Ci sono stati scambi interessanti e i visitatori, i buyer, erano “di qualità”. Milano Unica è proprio la vetrina in cui gli stakeholder del settore si fanno vedere e, dal lato aziende, si mette in mostra la ricerca che concorre alla creazione dei tessuti, si fa vedere ciò che ogni singola impresa del distretto sta proponendo al mercato. In questo contesto si mostrano i risultati del lavoro e del saper fare comasco, che si distingue sempre.

Si è concretizzato qualche ordine?

No, non in quella sede. Come consueto gli ordini si definiranno più avanti, nelle prossime settimane e mesi, in base alle scelte che vengono fatte in fiera. Però confermo che c’è stato tanto interesse e molta vitalità.

Anche per il mercato della seta?

Sì, è un momento interessante. Sulla seta si sta collaborando con i cinesi, i francesi, i brasiliani e altri per implementare degli studi di ricerca importanti. Non si è mai fermi, siamo sempre molto dinamici. Nonostante sia stato un anno pesante e difficile per tante ragioni, non ci siamo fermati. Abbiamo dovuto affrontare i risultati del boom post-Covid, dove c’è stata l’euforia della produzione, e i grandi brand hanno riempito i negozi. E adesso i negozi hanno molti capi invenduti.

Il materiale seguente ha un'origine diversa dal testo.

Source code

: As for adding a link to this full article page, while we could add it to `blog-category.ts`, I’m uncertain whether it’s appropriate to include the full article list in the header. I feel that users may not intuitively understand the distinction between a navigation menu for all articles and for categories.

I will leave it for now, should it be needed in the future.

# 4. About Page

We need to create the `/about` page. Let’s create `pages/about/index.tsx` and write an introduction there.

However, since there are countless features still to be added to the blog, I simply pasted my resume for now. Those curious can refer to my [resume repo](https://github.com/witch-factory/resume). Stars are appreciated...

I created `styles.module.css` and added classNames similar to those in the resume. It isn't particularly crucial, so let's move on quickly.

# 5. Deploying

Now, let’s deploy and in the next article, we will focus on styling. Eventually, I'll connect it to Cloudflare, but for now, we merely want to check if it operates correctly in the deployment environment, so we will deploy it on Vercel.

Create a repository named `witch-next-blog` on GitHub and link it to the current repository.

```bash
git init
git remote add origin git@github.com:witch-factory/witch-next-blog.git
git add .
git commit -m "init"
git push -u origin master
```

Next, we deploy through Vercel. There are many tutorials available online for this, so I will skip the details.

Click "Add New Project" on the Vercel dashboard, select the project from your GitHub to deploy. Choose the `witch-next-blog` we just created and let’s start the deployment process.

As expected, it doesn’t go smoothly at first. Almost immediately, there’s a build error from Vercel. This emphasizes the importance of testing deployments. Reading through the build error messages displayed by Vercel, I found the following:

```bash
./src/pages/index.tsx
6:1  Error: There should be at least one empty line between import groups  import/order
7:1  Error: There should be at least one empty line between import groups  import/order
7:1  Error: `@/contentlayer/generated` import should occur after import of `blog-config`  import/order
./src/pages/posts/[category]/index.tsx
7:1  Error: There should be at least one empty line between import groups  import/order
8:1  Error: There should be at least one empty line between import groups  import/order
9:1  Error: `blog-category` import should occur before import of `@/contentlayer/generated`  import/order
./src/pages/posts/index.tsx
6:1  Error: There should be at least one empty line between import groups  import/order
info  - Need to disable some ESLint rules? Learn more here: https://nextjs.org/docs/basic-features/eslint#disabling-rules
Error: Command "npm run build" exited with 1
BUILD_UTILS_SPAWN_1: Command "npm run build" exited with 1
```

A questo si sono aggiunte le guerre e c’è stata una contrazione in Cina. Per la seta e per il settore del lusso la Cina rappresenta il 25% al mercato mondiale e il calo dei consumi è stato determinante.

Anche la scomparsa della Russia come mercato è stato per il settore seta e lussa un cambiamento grave. Abbiamo perso tutta la clientela russa, anche sul Lago di Como, che si caratterizzava per consumi di fascia alta. Ci sono ancora russi che abitano a Londra, ma si tratta di una clientela residuale, come anche le esportazioni attraverso stati che permettono la triangolazione, ma non è la stessa cosa. Non c’è più l’acquirente finale.

Si attendono le elezioni Usa per capire come evolverà la situazione internazionale?

Sì, i grandi brand sono in attesa delle elezioni americane. Per noi, dal punto di vista economico, in caso di vittoria di Trump potrebbe non essere una buona notizia perché ha sempre espresso una politica economica autoreferenziale, ma potrebbe però essere risolutivo per una distensione internazionale. Viste le incertezze ancora da sciogliere, è possibile che fino a novembre ancora si temporeggi per le decisioni economiche più importanti.